- Born: Francis Augustus Bender June 16, 1941 Philadelphia, Pennsylvania
- Died: July 28, 2011 (aged 70) Philadelphia, Pennsylvania
- Occupations: Forensic artist, sculptor
- Website: frankbender.us

= Frank Bender =

American forensic artist

Francis Augustus Bender (June 16, 1941 – July 28, 2011) was a forensic artist and fine artist. He made facial reconstructions of the dead based on their skeletons, and of fugitives based on outdated photographs, with his reconstructions showing how they might look in the present day. He primarily worked in clay and then cast his pieces into plaster and painted them, but he also created age-progression drawings of fugitives using pastels. His most famous facial reconstruction case was that of murderer John Emil List, who, after decades as a fugitive under a false identity, was captured a few days after Bender's bust of him was featured on America's Most Wanted.

==Career==

An autodidact, Bender originally began his forensic work when, impoverished, he worked out a deal with the Philadelphia coroner to be allowed to study some of their unknown dead bodies in an effort to improve his sculpting skills. He also created life-sized monuments in bronze for the African Burial Ground National Monument in New York (using three of the actual skulls found on the site to give faces to the unknown slaves who had been buried there), a monument for slain police officers in New Jersey, and a Holocaust obelisk.

Bender was one of the founding members of the Vidocq Society, along with William Fleisher and Richard Walter.
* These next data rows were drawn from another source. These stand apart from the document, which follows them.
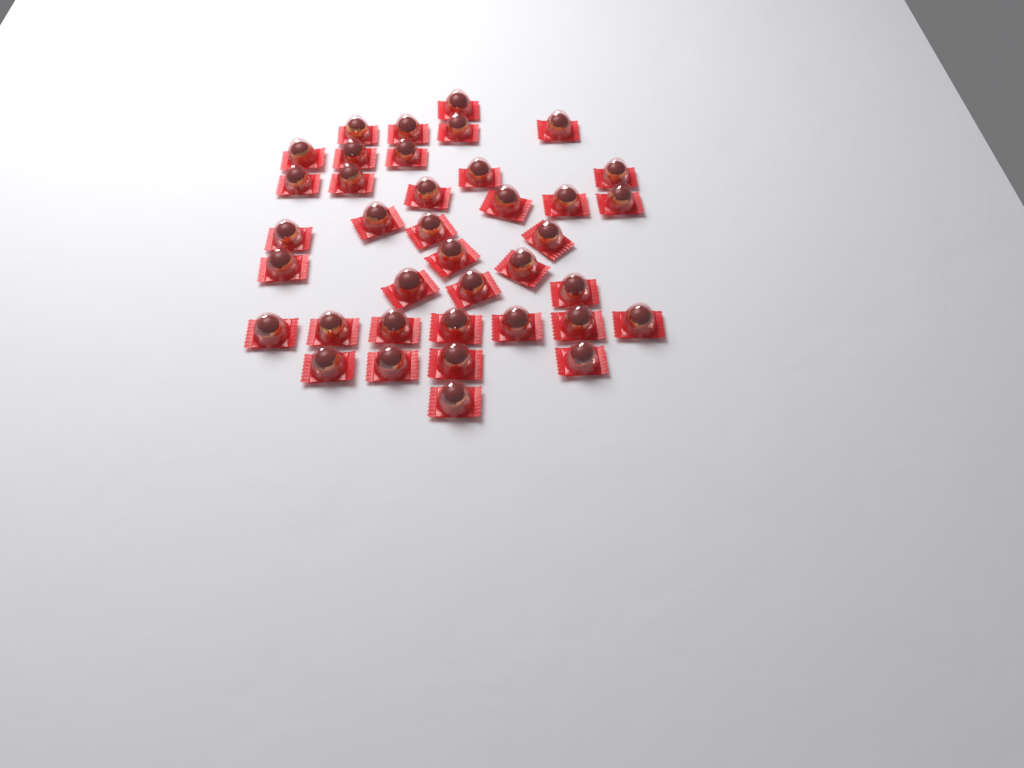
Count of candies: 38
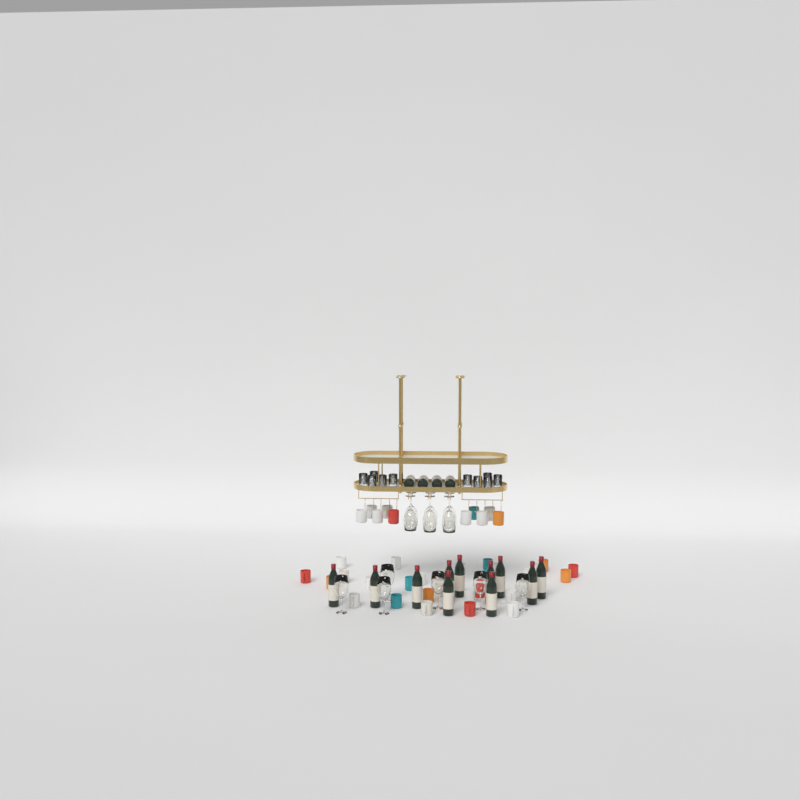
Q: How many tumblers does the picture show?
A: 10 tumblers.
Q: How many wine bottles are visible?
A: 15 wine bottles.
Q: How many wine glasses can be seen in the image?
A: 12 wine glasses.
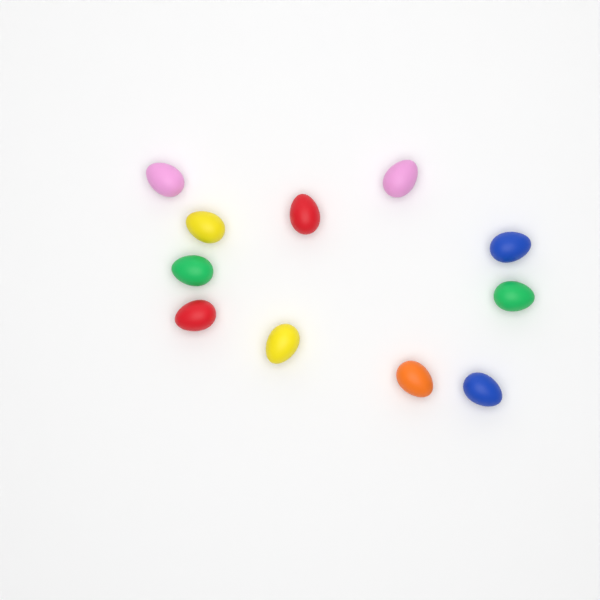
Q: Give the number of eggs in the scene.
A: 11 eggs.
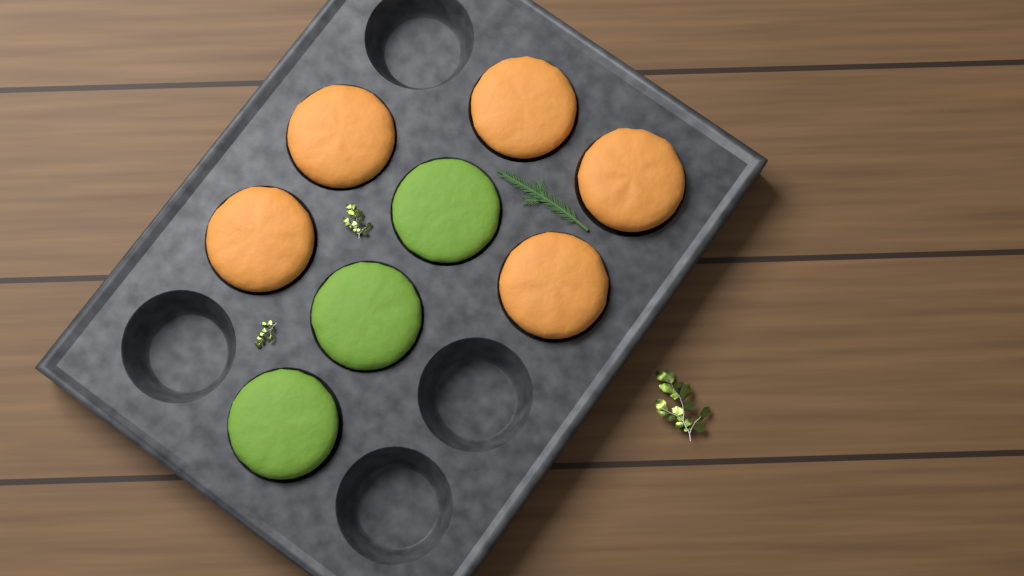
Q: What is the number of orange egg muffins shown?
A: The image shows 5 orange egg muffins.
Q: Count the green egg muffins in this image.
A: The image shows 3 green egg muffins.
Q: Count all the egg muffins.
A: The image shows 8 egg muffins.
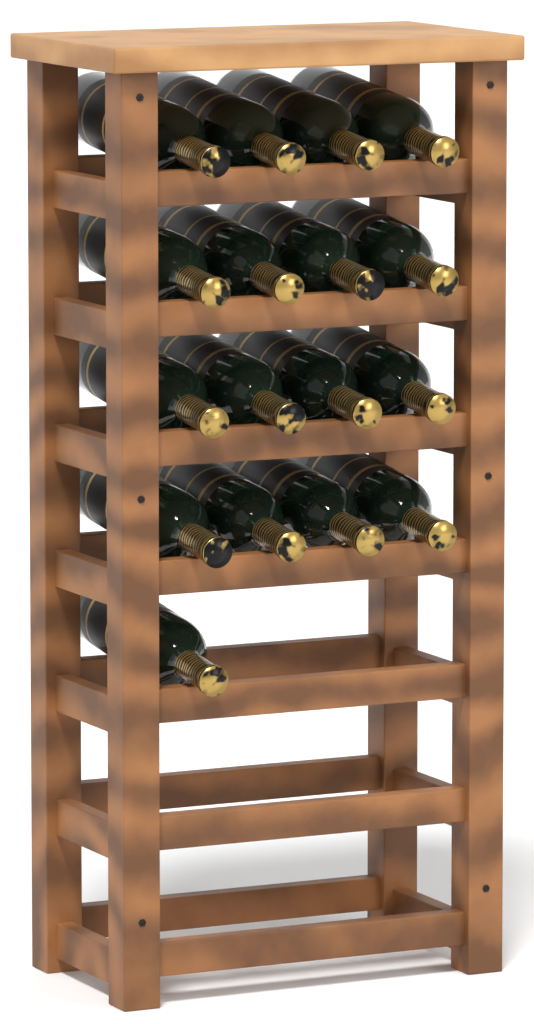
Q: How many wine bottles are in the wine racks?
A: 17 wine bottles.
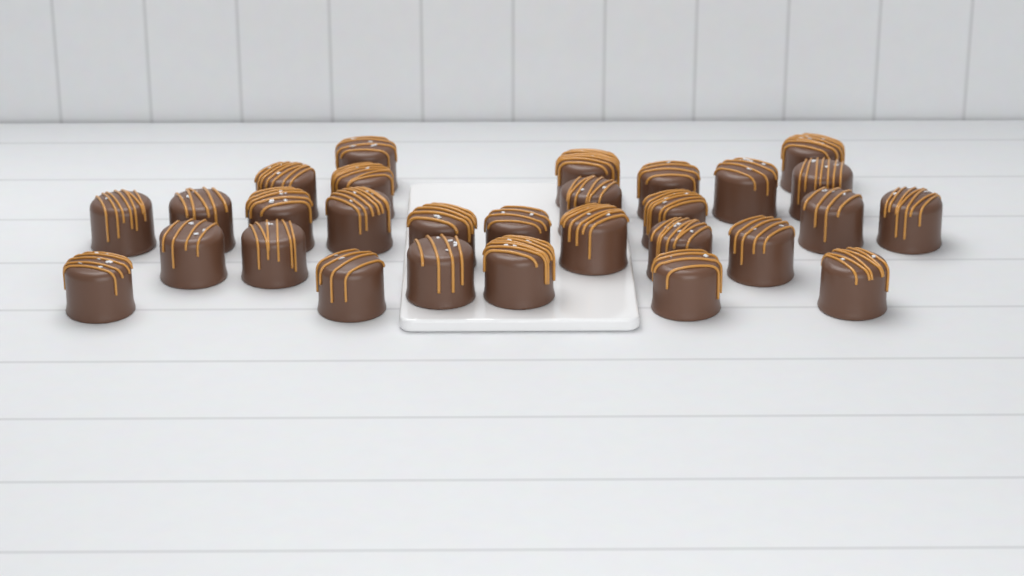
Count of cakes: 29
The Vidocq Society, named after Eugène François Vidocq, meets in Philadelphia, Pennsylvania and focuses on solving cold cases.

== Death ==

In 2009, Bender was diagnosed with pleural mesothelioma, a rare cancer that attacks the lining of the lungs and is caused by prolonged exposure to asbestos. Bender believed he was exposed to it during his time in the Navy working in the engine room.
Bender died on July 28, 2011, at his home in Philadelphia.

==In popular culture==
On May 13, 2008, Random House published The Girl with the Crooked Nose by Ted Botha, a book on Bender's life story intertwined with his most challenging case: the female homicides in Ciudad Juárez.

In August 2010, Penguin Books published The Murder Room by Michael Capuzzo in which Frank Bender is a central figure—the book includes a biography of Bender and focuses on the work of the Vidocq Society.